Ultimately, their shrinking population is going to doom them in the long-run, but I think it is a long term problem of simply not enough productive humans alive to pay down the debt and an unwillingness to import them but there is a strong cultural bias against it.

What I am skeptical is, how immediate such an inflationary spiral would be (people take cash out of bonds, so we just print more money) since growth like you said would tamper down the process and the video doesn't really address that directly.

Ultimately as long as the working population is shrinking Japan has a problem, deflation had its own set of woes and is the reason that interest payments/the debt itself is so large to begin with. Basically, there isn't any monetary policy available that is going to start people having kids en masse. The issue is primarily cultural, Japan is a society that doesn't tolerate mass immigration and women aren't interested in traditional gender roles. I guess there could be "sex camps" like in Russia to have kids, but I doubt that or pro-natal policies that aggressive would be tolerated.
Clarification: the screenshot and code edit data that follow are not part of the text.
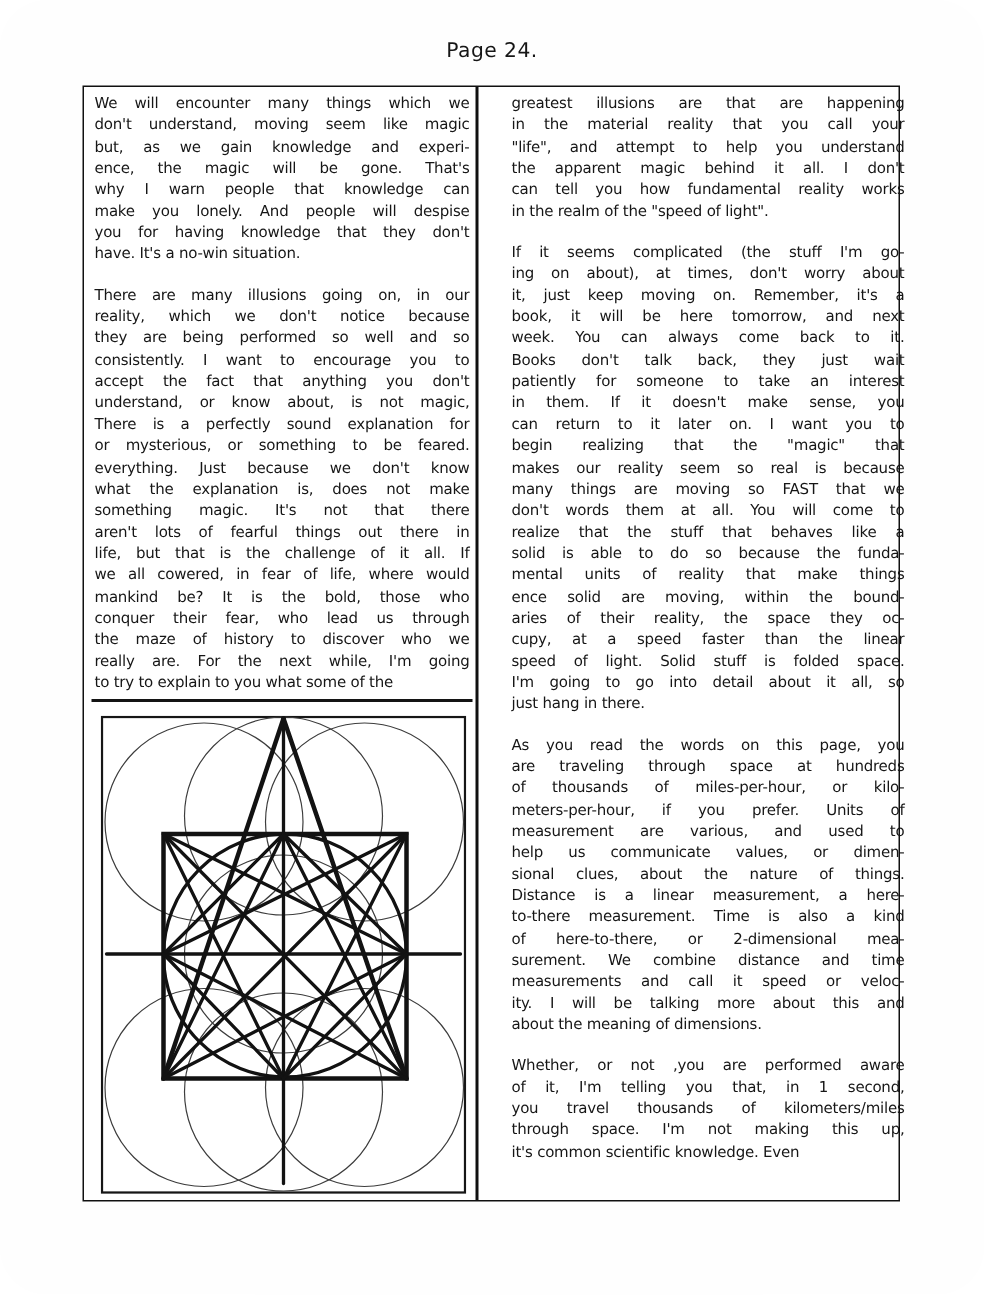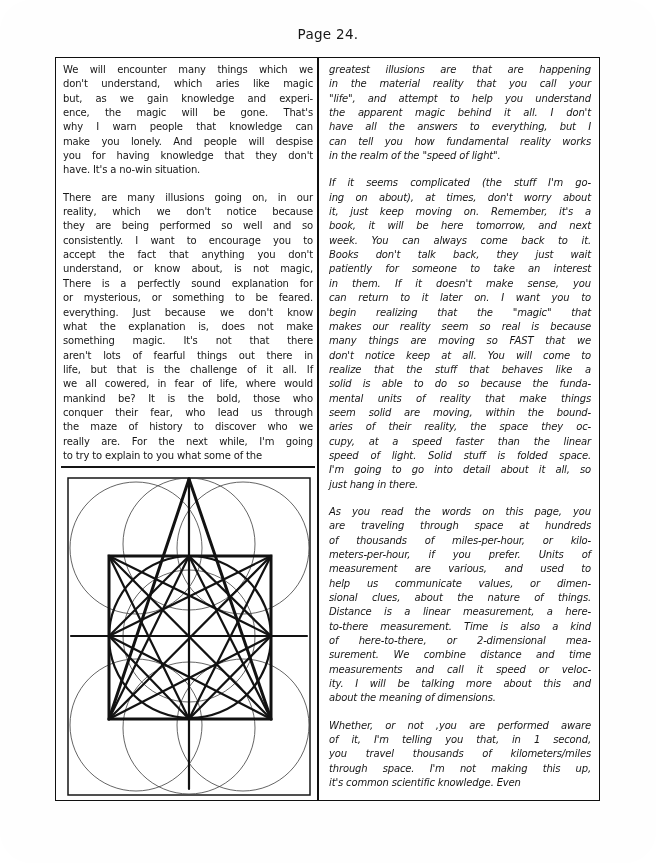--- a/index.html
+++ b/index.html
@@ -22,7 +22,7 @@
   .textcol { position:absolute; top:5px; font-size:10px; line-height:14.35px;
     letter-spacing:-0.15px; color:#161616; }
   .textcol.left  { left:7px;  width:250px; }
-  .textcol.right { left:273px; width:262px;font-style:italic; }
+  .textcol.right { left:285px; width:262px; }
   .para { margin:0 0 13px 0; }
   .para:last-child { margin-bottom:0; }
   .tline { text-align:justify; text-align-last:justify; white-space:nowrap; }

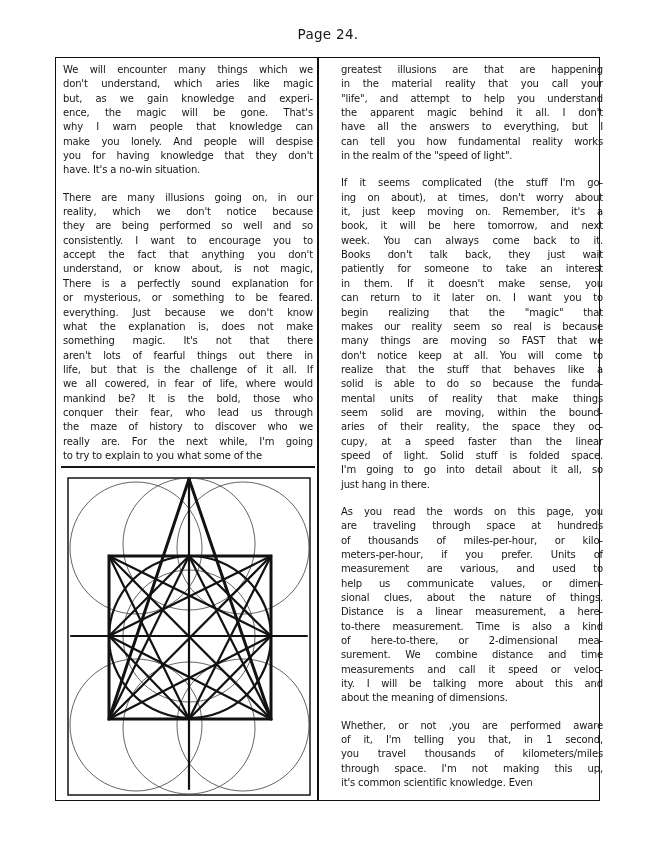--- a/index.html
+++ b/index.html
@@ -49,7 +49,7 @@
     <div class="textcol left">
         <div class="para">
           <div class="tline">We will encounter  many things which we</div>
-          <div class="tline">don't understand, which aries like magic</div>
+          <div class="tline">don't understand, moving seem like magic</div>
           <div class="tline">but, as we gain knowledge and experi-</div>
           <div class="tline">ence, the magic will  be  gone.   That's</div>
           <div class="tline">why I warn people that knowledge can</div>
That said demographics is the issue, not so much inflationary policy, it is just that inflationary policy is way too late to make a positive difference. Anyway, I am not so much Abe himself and his policy will be the one causing the death spiral, the death spiral started a while ago. Japan may be already at the tipping point, but that is a tipping point that happened after decades of deflation and it is too late for inflation/growth impact it as long as Japan's population shrinks.